Perron projection as a limit

Question

Let $A=(a_{ij})$ be a non-negative square matrix of dimension $N$ and $n$ a natural number so that $a_{ij}^{(n)}>0$ for all $i,j \in \{1,...,N \}$. Here $a_{ij}^{(n)}$ denotes an entry of $A^n$.

Then the Perron-Frobenius theorem states, that $A$ has a positive eigenvalue $r > 0$ with geometric and algebraic multiplicity equal to $1$ and whose absolut value is strictly bigger than the absolute value of any other eigenvalue of $A$. Further more, there are two vectors $v$ and $w$ with strictly positive entries such that $v^{T}A = rv^{T}$ and $Aw=rw$. So $A$ has strictly positive left and right eigenvectors belonging to $r$.

Now I want to show that

$$ \lim_{n \rightarrow \infty} A^n/r^n = wv^{T}/v^{T}w. $$

First I want to looks at the case where $A$ is diagonalizable.
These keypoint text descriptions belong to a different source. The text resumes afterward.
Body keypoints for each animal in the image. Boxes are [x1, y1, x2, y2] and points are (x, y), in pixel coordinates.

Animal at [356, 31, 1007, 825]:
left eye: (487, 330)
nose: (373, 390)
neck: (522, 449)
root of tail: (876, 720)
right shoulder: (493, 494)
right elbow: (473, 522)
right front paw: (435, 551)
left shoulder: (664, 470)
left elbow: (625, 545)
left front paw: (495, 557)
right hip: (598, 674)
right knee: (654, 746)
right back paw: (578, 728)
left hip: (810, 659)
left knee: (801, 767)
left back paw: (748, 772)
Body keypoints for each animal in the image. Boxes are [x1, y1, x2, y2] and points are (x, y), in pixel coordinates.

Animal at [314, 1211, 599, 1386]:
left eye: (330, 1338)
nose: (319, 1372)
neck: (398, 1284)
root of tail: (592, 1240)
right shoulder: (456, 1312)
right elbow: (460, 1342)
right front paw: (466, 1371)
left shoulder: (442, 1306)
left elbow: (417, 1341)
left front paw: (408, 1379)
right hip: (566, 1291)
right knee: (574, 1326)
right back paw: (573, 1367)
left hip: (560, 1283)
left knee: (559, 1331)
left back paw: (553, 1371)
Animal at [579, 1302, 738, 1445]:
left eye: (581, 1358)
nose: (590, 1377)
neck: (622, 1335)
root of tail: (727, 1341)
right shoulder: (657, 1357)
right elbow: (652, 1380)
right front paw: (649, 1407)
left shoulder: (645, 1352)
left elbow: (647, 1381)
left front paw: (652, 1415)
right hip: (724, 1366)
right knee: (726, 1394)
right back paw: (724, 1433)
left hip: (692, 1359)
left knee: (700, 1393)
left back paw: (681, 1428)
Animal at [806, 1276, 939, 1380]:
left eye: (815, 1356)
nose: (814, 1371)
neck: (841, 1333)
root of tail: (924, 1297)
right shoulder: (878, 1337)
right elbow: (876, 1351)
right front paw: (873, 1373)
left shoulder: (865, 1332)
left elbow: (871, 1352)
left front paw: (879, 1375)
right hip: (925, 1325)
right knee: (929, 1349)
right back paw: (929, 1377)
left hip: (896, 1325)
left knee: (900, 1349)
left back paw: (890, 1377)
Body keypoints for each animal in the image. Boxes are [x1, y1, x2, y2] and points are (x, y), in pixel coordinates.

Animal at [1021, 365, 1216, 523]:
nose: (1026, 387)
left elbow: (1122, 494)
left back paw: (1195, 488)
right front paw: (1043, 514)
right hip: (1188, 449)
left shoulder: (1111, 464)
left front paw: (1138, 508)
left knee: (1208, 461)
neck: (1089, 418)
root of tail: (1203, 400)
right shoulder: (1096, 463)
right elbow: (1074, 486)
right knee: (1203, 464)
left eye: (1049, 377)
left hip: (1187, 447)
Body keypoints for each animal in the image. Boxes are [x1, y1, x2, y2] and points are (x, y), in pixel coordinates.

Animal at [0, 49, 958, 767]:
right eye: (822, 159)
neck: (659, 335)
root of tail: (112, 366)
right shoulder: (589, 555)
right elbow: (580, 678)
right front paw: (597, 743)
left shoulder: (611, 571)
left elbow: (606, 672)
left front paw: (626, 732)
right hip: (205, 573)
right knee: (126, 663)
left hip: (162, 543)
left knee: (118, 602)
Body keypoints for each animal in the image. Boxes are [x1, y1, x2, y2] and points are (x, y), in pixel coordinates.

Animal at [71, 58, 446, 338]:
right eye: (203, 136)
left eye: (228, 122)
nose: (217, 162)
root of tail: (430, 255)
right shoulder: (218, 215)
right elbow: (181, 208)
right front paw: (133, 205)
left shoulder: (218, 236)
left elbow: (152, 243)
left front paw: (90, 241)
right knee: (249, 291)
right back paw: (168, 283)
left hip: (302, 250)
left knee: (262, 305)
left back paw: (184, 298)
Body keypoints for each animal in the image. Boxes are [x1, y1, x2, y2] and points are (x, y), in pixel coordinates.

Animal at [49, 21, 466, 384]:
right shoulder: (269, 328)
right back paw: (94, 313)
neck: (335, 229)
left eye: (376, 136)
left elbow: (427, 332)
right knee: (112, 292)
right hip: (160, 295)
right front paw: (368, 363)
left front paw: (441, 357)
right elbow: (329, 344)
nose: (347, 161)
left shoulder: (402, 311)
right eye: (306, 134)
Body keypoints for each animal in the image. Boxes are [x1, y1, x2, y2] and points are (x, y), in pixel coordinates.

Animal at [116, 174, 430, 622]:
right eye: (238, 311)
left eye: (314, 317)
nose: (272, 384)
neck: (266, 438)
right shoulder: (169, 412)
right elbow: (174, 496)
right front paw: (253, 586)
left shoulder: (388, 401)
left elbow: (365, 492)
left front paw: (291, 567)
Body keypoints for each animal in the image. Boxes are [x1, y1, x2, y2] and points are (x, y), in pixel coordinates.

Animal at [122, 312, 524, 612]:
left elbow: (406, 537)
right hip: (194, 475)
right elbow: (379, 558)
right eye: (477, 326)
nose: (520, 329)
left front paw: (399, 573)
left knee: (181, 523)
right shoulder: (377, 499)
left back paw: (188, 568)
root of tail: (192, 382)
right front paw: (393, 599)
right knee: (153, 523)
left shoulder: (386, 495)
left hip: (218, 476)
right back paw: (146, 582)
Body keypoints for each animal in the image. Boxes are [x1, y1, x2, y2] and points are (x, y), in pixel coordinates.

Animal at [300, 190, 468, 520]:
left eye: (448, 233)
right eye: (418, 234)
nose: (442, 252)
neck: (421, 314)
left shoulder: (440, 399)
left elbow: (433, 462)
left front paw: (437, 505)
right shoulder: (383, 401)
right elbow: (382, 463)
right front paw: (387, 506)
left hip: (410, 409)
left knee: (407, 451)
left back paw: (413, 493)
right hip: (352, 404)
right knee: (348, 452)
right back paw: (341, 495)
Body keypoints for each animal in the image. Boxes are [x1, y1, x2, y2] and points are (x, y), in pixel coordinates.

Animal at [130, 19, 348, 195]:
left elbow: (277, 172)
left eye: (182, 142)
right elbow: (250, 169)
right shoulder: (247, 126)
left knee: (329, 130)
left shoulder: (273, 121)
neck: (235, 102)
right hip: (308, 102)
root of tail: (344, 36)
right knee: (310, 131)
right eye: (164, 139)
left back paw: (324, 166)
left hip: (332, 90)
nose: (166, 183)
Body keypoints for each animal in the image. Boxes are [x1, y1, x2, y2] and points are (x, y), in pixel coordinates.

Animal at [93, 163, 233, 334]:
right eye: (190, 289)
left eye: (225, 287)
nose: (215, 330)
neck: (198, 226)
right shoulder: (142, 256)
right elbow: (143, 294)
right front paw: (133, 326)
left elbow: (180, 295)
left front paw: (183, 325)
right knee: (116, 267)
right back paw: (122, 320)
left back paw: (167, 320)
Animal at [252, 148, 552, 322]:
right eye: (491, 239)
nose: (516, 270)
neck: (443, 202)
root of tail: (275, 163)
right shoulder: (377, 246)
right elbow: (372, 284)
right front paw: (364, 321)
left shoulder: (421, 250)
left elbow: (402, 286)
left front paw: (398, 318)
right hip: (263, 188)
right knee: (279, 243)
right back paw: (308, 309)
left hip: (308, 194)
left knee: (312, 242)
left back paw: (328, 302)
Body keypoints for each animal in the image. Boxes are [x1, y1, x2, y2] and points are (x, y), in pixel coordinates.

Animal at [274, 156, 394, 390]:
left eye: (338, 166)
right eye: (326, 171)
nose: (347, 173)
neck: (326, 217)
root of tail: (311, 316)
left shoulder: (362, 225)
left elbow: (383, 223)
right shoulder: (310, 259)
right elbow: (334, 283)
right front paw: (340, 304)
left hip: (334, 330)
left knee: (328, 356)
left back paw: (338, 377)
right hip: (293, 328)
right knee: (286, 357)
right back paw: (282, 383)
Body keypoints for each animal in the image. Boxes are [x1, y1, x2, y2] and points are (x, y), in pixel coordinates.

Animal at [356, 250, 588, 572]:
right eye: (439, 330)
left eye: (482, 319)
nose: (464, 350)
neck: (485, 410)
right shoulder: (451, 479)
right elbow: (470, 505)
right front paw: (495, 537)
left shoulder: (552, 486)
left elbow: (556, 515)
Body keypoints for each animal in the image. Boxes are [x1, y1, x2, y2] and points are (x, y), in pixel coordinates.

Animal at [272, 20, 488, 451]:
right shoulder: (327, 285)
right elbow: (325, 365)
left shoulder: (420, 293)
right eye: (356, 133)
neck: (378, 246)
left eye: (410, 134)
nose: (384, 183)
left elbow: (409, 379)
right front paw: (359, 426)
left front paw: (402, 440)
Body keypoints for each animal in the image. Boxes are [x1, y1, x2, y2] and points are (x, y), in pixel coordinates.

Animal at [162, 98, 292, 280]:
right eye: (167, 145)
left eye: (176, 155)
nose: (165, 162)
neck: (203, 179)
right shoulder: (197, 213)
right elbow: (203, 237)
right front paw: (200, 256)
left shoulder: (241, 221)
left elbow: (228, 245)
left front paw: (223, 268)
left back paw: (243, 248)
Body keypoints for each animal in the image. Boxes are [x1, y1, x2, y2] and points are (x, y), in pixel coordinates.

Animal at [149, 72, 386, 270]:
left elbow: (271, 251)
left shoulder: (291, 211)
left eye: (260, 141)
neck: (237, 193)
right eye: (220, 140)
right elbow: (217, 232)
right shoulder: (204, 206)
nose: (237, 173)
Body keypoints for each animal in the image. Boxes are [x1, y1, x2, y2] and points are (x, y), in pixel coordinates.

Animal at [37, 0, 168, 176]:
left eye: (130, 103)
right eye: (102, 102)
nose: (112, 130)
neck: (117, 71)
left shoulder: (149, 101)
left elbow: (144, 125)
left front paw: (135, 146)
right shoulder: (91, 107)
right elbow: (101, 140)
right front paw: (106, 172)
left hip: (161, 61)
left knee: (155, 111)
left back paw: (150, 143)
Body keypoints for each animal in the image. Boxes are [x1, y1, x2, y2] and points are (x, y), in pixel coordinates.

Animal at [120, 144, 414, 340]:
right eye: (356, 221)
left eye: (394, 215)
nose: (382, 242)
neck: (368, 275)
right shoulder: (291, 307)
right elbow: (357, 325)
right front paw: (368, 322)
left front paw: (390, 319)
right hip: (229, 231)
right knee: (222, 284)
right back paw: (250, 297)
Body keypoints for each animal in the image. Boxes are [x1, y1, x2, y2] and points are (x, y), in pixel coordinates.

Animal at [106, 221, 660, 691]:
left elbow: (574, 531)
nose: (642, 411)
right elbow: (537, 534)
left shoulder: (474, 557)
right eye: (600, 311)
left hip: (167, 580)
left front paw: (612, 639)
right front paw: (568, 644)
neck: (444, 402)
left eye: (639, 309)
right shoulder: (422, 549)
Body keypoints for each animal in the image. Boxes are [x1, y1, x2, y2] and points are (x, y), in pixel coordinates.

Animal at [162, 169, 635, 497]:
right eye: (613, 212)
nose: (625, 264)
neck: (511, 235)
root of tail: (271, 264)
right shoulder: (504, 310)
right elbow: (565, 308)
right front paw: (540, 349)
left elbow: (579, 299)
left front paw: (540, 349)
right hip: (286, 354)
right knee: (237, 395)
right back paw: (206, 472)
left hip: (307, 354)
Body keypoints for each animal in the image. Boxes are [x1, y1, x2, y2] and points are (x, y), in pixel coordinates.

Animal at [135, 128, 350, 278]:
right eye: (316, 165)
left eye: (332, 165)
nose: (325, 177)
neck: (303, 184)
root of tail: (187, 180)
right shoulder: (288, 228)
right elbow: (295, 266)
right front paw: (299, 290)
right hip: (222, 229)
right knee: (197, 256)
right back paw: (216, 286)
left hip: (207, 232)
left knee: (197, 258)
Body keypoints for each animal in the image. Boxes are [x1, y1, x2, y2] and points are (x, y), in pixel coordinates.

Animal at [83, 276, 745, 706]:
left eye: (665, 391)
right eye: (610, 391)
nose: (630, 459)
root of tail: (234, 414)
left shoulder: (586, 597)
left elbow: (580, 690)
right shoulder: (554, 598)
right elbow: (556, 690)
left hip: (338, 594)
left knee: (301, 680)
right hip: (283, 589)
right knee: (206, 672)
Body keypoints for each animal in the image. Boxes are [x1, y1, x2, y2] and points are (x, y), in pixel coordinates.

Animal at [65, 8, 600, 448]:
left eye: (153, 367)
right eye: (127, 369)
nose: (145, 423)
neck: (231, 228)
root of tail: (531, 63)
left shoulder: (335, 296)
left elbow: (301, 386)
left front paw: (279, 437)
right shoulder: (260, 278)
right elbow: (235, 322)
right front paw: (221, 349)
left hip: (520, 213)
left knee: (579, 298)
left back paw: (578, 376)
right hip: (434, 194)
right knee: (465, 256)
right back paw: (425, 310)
I chose a matrix $U$ consisting of a basis of eigenvectors and replaced $A$ by $UDU^{-1}$, where $D$ is the diagonal matrix with all the eigenvalues on $A$ on the diagonal. W.l.o.g. I assumed that the first column of $U$ is the vector $w$. If I then use the fact that the absolute value of $r$ is bigger than the absolute value of any other eigenvalue, I get the following result:

$$ \lim_{n \rightarrow \infty} A^n/r^n = wv^{T} .$$

What am I doing wrong? Why is the $v^{T}w$ missing? Thanks for any advice!

Answer 1

It is not easy to spot mistakes in your derivation of the limit because it is not very explicit.

If $D$ is the diagonalised form of $A$ with the largest eigenvalue $r$ in the upper left corner then $D^n/r^n$ converges to a matrix with zeroes everywhere except 1 in the upper left corner.

Furthermore, if $A$ is diagonal(isable) then $v$ and $w$ are multiples of each other, so dividing by $v^Tw$ is just normalisation. Perhaps in your derivation of the limit you assumed that $v$ and $w$ were unit vectors? (in which case $wv^T$ would be a matrix with zeroes everywhere and $\pm1$ in the upper left corner)

Answer 2

Let $B=A/r.\,$ Applying this matrix as many times as we like leaves the eigenvector $w$ unchanged, i.e. $$\eqalign{ B^n w &= w \cr }$$ but drives any other eigenvector to zero $$\eqalign{ \lim_{n\rightarrow\,\infty } B^n x &= 0 \cr }$$ Similarly for the left eigenvectors, only $v^T$ is spared $$\eqalign{ v^TB^n &= v^T \cr \lim_{n\rightarrow\,\infty } y^TB^n &= 0^T \cr }$$ So the limit of $B^n$ must be a rank-1 matrix (only 1 vector is not in the nullspace), which satisfies the 2 non-zero equations. The only possibility is $\,\,wv^T/v^Tw$